When you divorce a narcissist, you are making a choice between something terrible and something worse. You get to leave, but your kids don’t. You get to shut off the abuse, but your kids have to deal with it until they are legally allowed to choose for themselves. You don’t get to be there anymore to shield them from it. At least it’s not what it was when you were there, but is this truly any better? Most of the time, they don’t even understand what’s happening, which is terrible to witness. You’re just left wondering how much of the narc’s behavior do they internalize as normal, do they adapt to, do they forgive over and over? You can’t possibly know everything that happens over there anymore. And you don’t want to pry and become obsessed with asking, provoking the child to shut down.
My job becomes precarious and itchy. I’m always wondering if she’s OK and safe. I can do nothing but be the best parent I can be on my watch and just pray that she’ll learn whatever uncomfortable lesson she’s here to learn in a way that creates just the right amount of resiliency and strength without too much damage.

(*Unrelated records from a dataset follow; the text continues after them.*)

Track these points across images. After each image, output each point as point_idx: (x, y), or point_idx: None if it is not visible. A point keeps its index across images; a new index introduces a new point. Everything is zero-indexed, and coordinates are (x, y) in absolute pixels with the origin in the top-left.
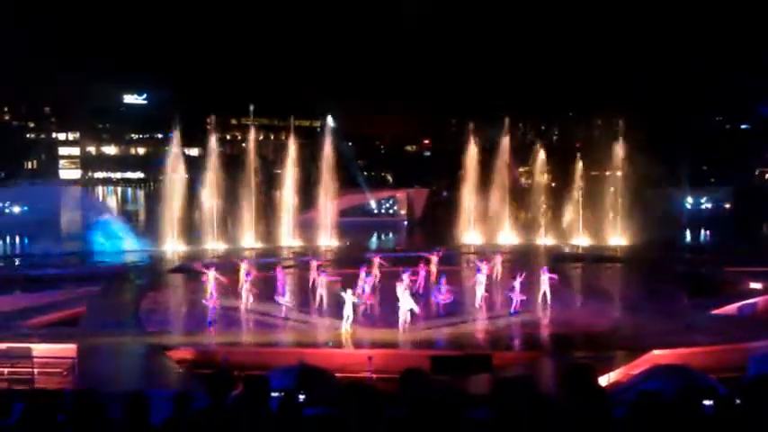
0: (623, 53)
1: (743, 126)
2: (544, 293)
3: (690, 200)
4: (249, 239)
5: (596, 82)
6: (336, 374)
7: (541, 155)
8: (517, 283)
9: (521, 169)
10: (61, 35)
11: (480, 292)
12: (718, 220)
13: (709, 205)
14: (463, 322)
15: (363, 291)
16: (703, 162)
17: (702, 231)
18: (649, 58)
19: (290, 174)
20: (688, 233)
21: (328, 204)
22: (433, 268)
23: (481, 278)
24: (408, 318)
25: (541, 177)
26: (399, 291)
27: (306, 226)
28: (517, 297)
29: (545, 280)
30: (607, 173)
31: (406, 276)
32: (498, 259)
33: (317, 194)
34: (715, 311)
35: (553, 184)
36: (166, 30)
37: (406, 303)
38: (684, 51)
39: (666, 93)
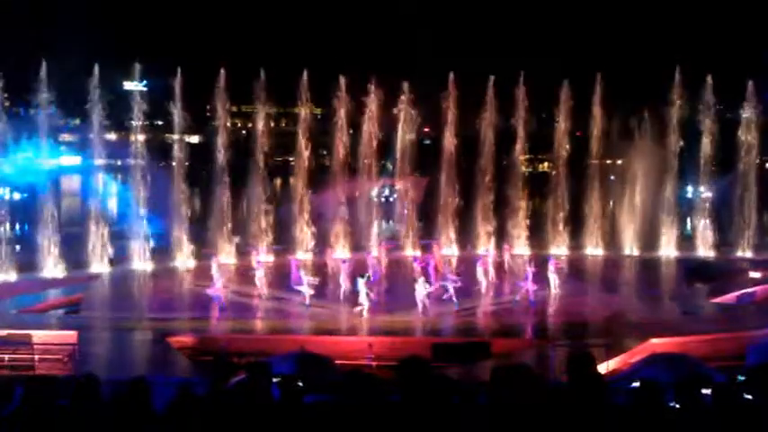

It’s certainly testing my faith and skill. It’s pushing me down my own healing path to make damn sure I don’t vomit my own triggers all over her. It’s deepening my own faith and trust that the universe knows what it’s doing. That same faith was there for me in the throws of our ugly split, kept me on the right side of the dirt, and won me everything I needed. I know it won’t fail her.
I can’t tell you how, but I still trust.